Reconsideration of the roles the social security system should play
    In order for the social security system to function as a sustainable safety net under severe fiscal constraints, it is necessary to reconsider the roles that the social security system plays, make it more focused and efficient, and reduce benefits to an affordable level.
    Specifically, in addition to reviewing the contributions and benefits of the social security system as a whole, it is also necessary to review the system by separating areas for public security from those that should be handed to private sector services and self-help efforts. As for the areas for public security, a study should be made on an ideal combination of cash benefits and benefits in kind and an ideal combination of contributions by insurers, tax, and individuals in a cross-sectional manner to make the system most effective. When providing public social security services, the private sector should be further utilized in the areas that would lead to the expansion of choices for individuals and improvement of service quality, while giving full consideration to ensuring the quality and stable supply of services.
    Moreover, the review of the social security system should be made integrally with tax reforms. In order to cover social security benefits that are increasing along with the progress in the aging of the population, it is necessary to develop sustainable public finance and social security systems by appropriately combining social security contributions and tax burdens. If the system in which future increases in burden are put on the working generation is retained, it will become too heavy a burden for future generations. Therefore, it is important to develop a structure in which burdens are shared by as many people as possible. Elderly people capable of paying premiums should make contributions according to their capacity. The social security system should keep a balance between benefits and contributions, while maintaining its consistency with the tax system.

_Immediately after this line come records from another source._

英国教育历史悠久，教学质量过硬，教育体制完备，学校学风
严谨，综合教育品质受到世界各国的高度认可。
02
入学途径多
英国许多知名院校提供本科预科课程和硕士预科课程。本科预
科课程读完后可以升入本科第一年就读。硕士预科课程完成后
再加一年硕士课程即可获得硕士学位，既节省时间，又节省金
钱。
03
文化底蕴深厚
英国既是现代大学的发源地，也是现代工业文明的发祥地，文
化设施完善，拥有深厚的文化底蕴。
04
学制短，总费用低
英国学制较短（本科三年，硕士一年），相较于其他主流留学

Enhancement of the sustainability of the social security system by increasing supporters
    The sustainability of the social security system can be enhanced even when the population is aging and declining, by implementing the comprehensive system reform we have discussed above.

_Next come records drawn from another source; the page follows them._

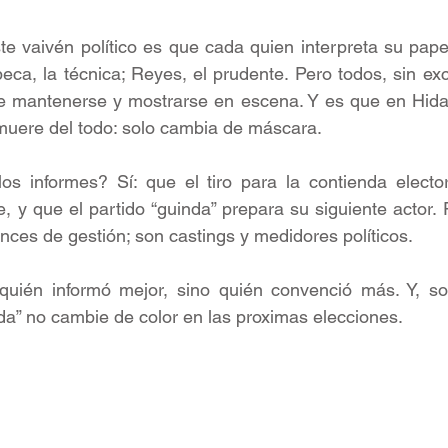
te vaivén político es que cada quien interpreta su papel 
beca, la técnica; Reyes, el prudente. Pero todos, sin exc
e mantenerse y mostrarse en escena. Y es que en Hidal
 muere del todo: solo cambia de máscara.
os informes? Sí: que el tiro para la contienda elector
, y que el partido “guinda” prepara su siguiente actor. P
nces de gestión; son castings y medidores políticos.
uién informó mejor, sino quién convenció más. Y, sob
ada” no cambie de color en las proximas elecciones.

    However, in order to make the sustainability stable in the medium and long terms, we have to come back to the basic problem of increasing the supporters of the system. As long as the social security system is in some respects based on inter-generational support, it is vital to foster future generations smoothly in order to maintain the system. As we discussed in Section 1, the basic cause of the current rapid decline in birthrate is that various systems and practices are unable to fully respond to the realities, such as women's increased participation in society and a change in people's sense of value. It is necessary for the society as a whole to complement the declining childbirth and child-raising functions of families in order to enhance the next generations' support capacity by strengthening policy measures. In addition to supporting the fostering of next generations, measures should be implemented to secure stable employment and enhance income levels by promoting employment of women and elderly people and sustainable economic growth. Implementing these measures is in itself an important policy objective, and it will eventually contribute to enhancing the sustainability of the social security system. Japan should take comprehensive measures to make the social security system, which is fundamental to people's "security" and "vitality," sustainable.